If Upgrading Manually¶
After pip install --upgrade dawos-agent, perform these additional steps before restarting:
# 1. Create history database directory
sudo mkdir -p /var/lib/dawos-agent
sudo chown dawos:dawos /var/lib/dawos-agent
# 2. Add /var/lib/dawos-agent to systemd ReadWritePaths
# (required because ProtectSystem=strict blocks writes to unlisted paths)

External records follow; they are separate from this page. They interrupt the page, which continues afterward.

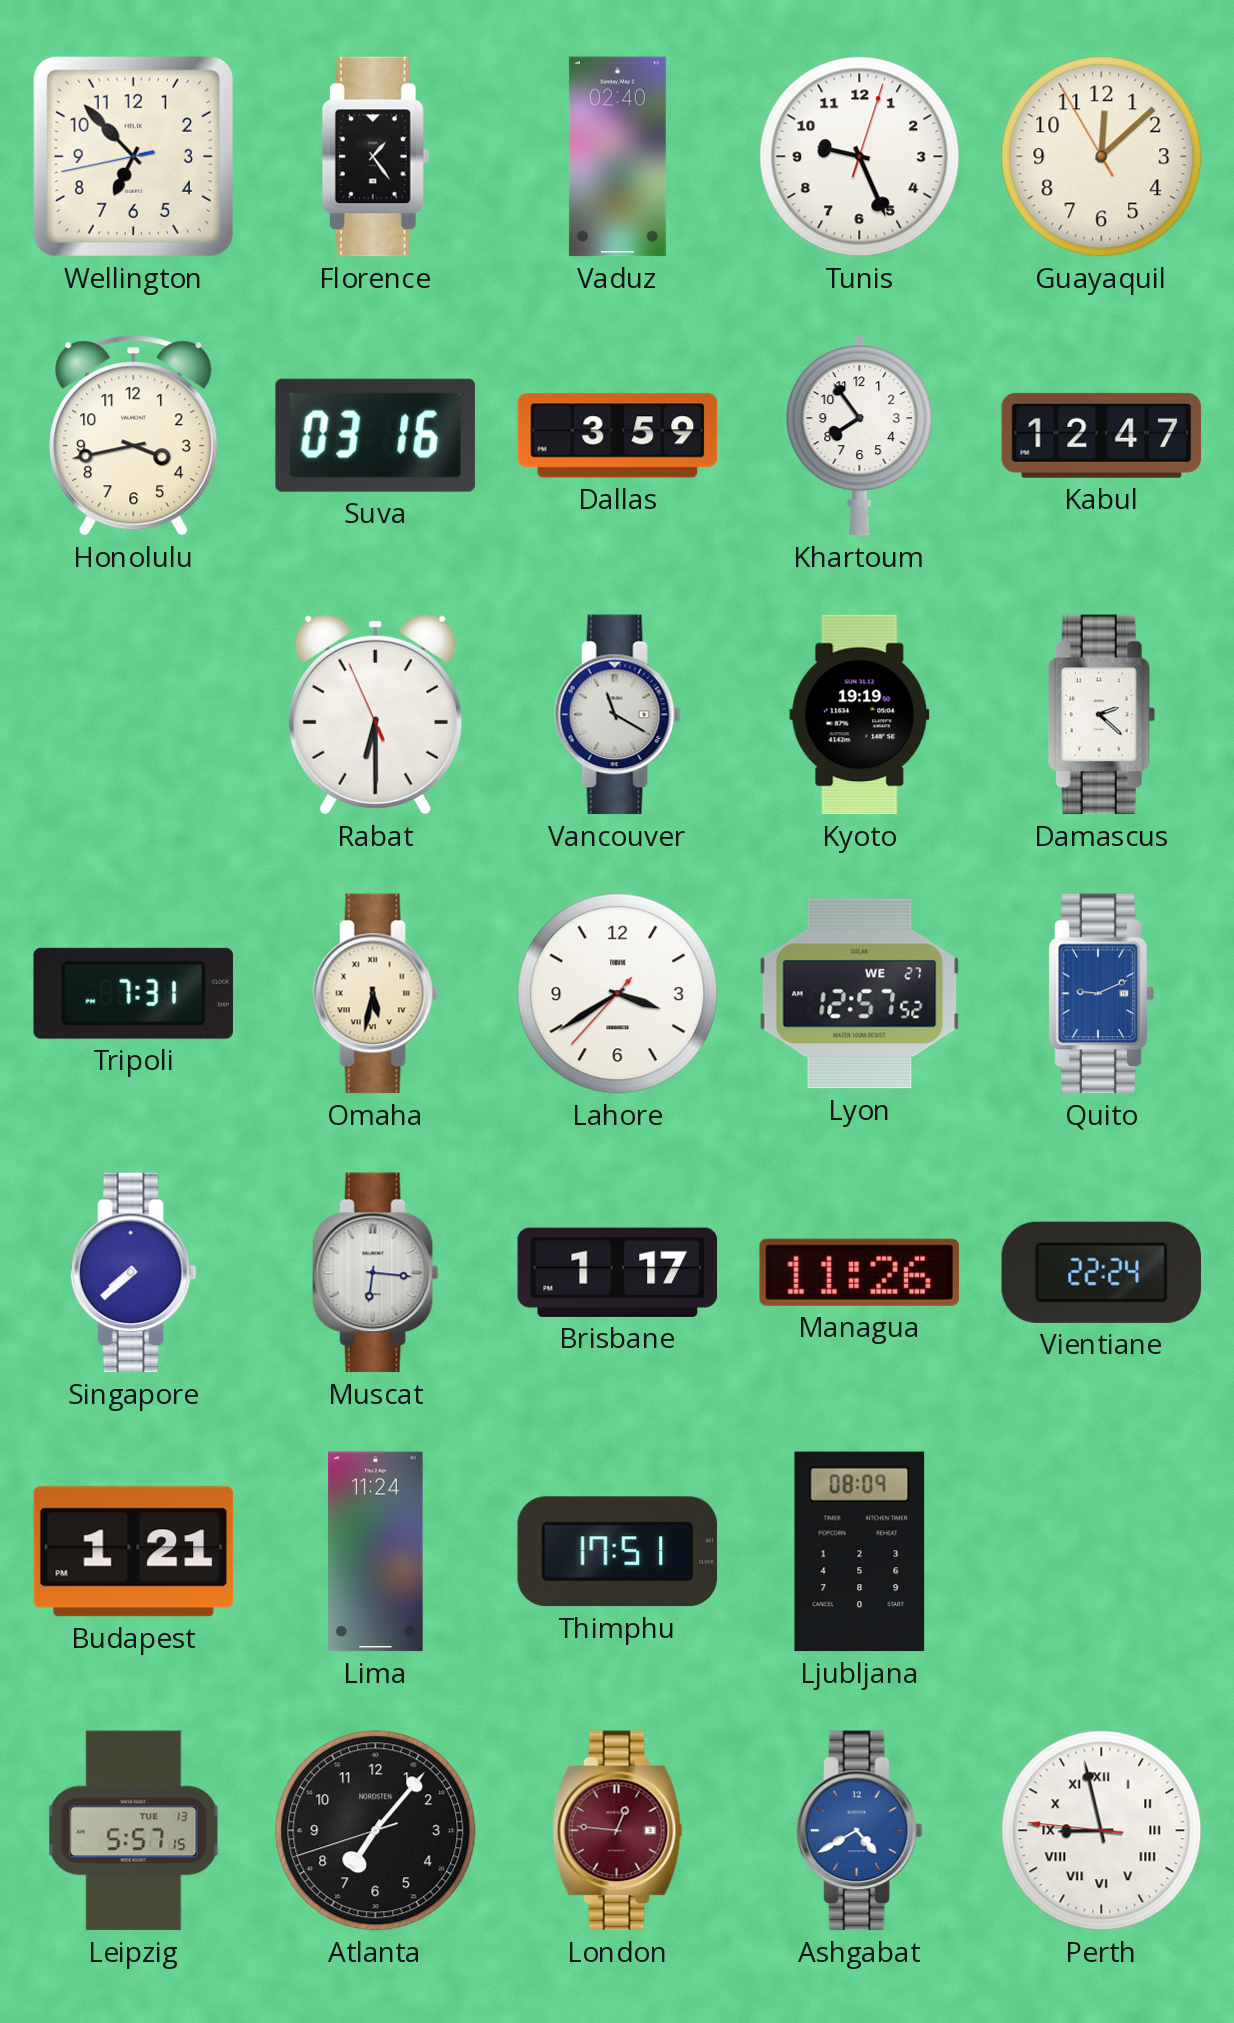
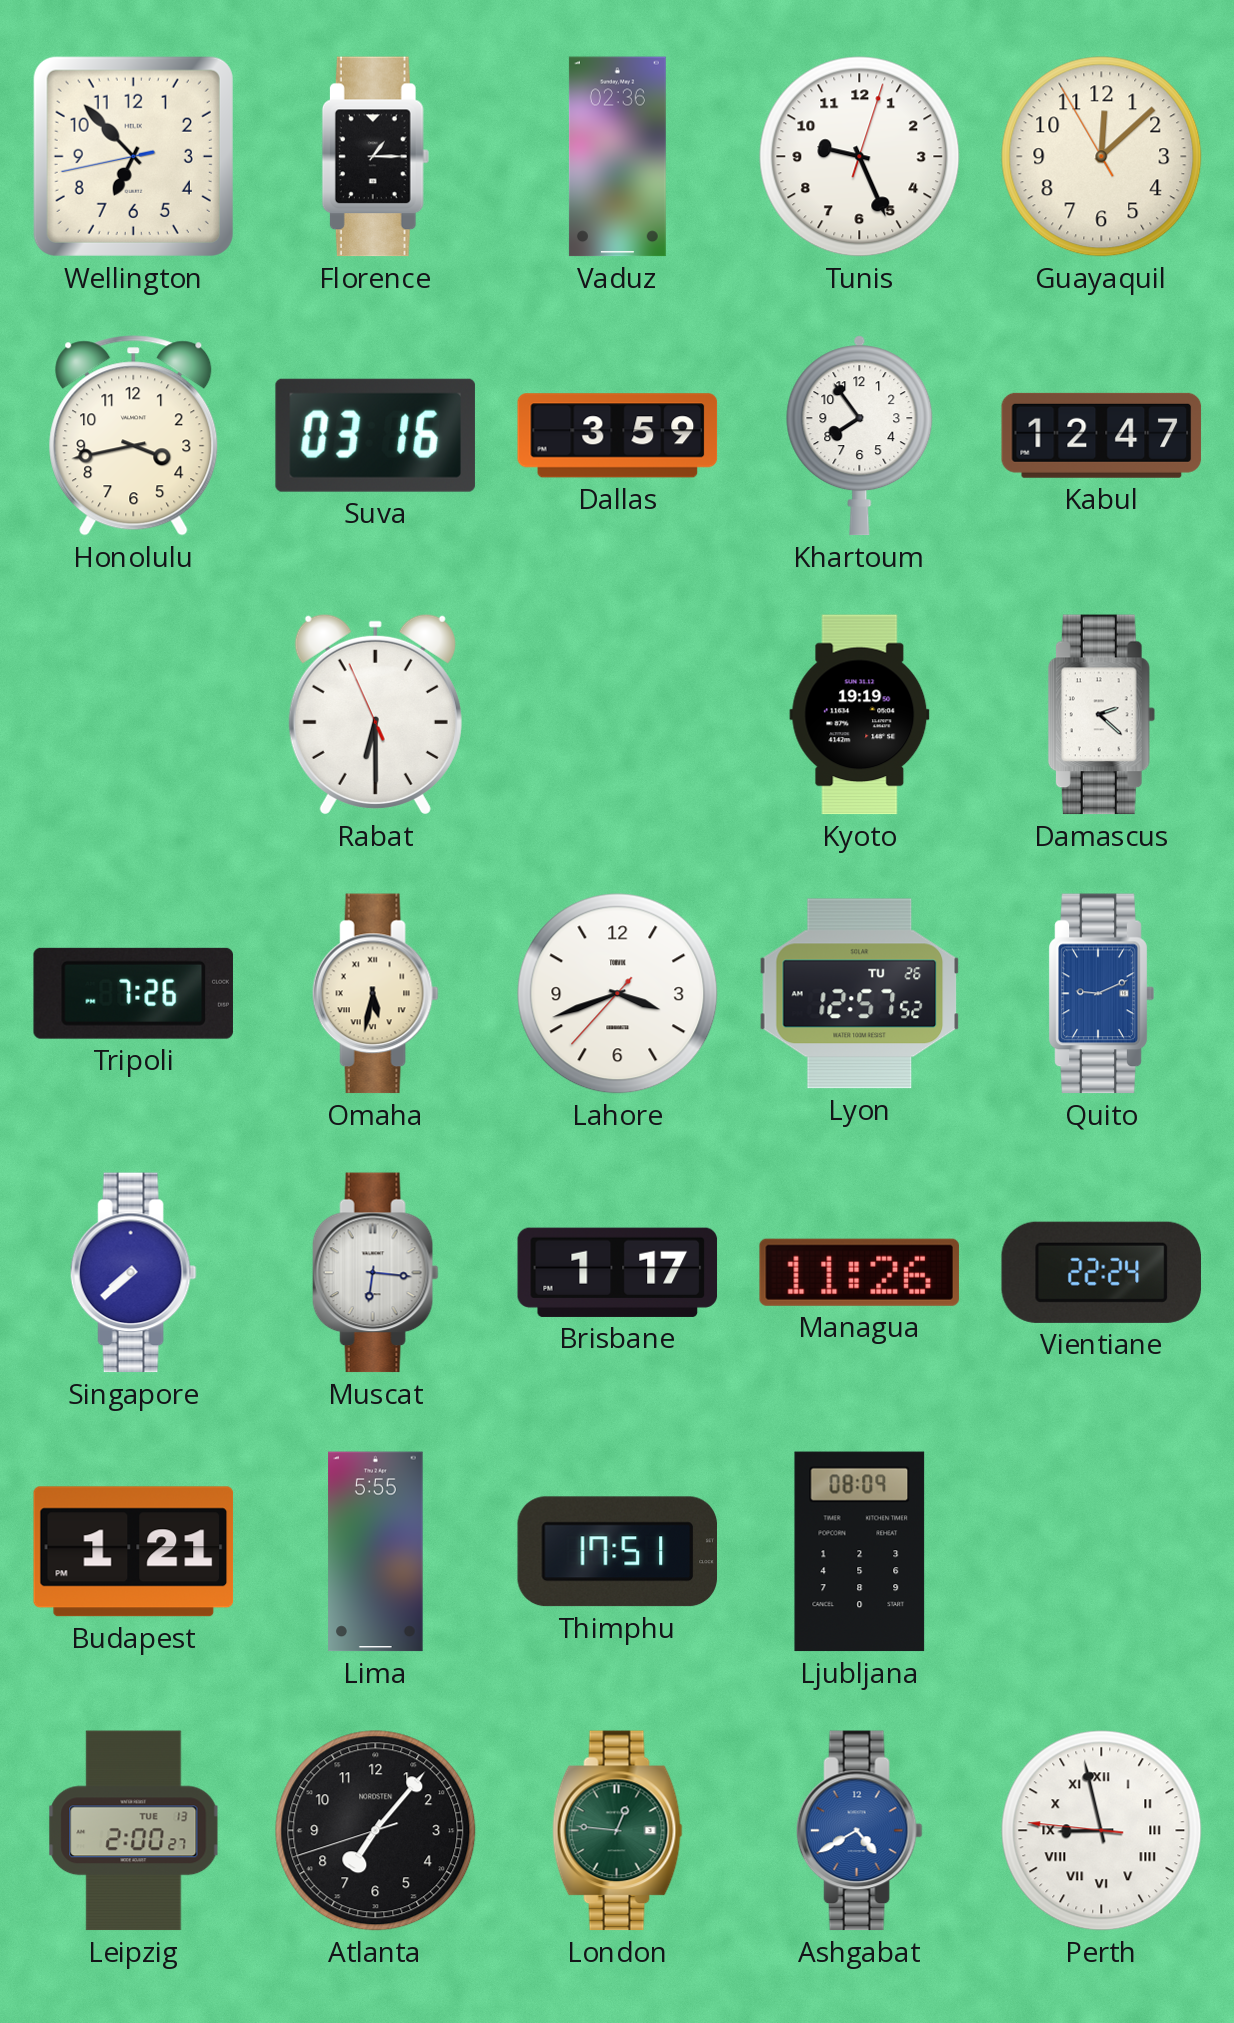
Florence: 1:24 -> 1:15
Vaduz: 02:40 -> 02:36
Vancouver: 11:20 -> none
Tripoli: 7:31 -> 7:26
Lahore: 3:39 -> 3:41
Lyon date: WE 27 -> TU 26
Lima: 11:24 -> 5:55
Leipzig: 5:57 -> 2:00
London dial: burgundy -> green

sudo sed -i 's|^ReadWritePaths=.*|& -/var/lib/dawos-agent|' \
/etc/systemd/system/dawos-agent.service
sudo systemctl daemon-reload
# 3. Restart
sudo systemctl restart dawos-agent
Verify History Feature¶
# Check history endpoints work
curl -sf -H 'X-API-Key: KEY' http://localhost:8470/api/v1/sessions/history
curl -sf -H 'X-API-Key: KEY' http://localhost:8470/api/v1/sessions/history/stats
New Configuration Variable¶
| Variable | Default | Description |
|---|---|---|
DAWOS_HISTORY_DB |
/var/lib/dawos-agent/history.db |
SQLite session history database path |
Add to /etc/dawos-agent/agent.env only if you need a non-default path.
Post-Upgrade Checklist¶
After every upgrade, verify these items:
| Check | Command | Expected |
|---|---|---|
| Service active | sudo systemctl is-active dawos-agent |
active |
| Correct version | curl -sf http://localhost:8470/health |
New version in response |
| Auth works | curl -sf -H 'X-API-Key: KEY' http://localhost:8470/api/v1/sessions |
HTTP 200 |
| Auth rejects | curl -s -o /dev/null -w '%{http_code}' http://localhost:8470/api/v1/sessions |
401 |
| accel-ppp connected | curl -sf http://localhost:8470/health/ready |
"ready": true |
| Metrics available | curl -sf http://localhost:8470/metrics \| head -5 |
Prometheus text output |
| No startup errors | sudo journalctl -u dawos-agent --since '5 min ago' -p err |
Empty or no relevant errors |
| History works (v0.4.0+) | curl -sf -H 'X-API-Key: KEY' http://localhost:8470/api/v1/sessions/history |
HTTP 200 with JSON array |
New Configuration Options¶
When a new version introduces configuration variables, the agent logs warnings at startup for settings that were not explicitly configured. These are informational -- defaults are applied automatically.
Check for new settings after upgrade:
sudo journalctl -u dawos-agent --since '2 minutes ago' | grep -i 'not configured\|new setting\|default'
Review the Configuration Reference for the complete list of available settings and their defaults.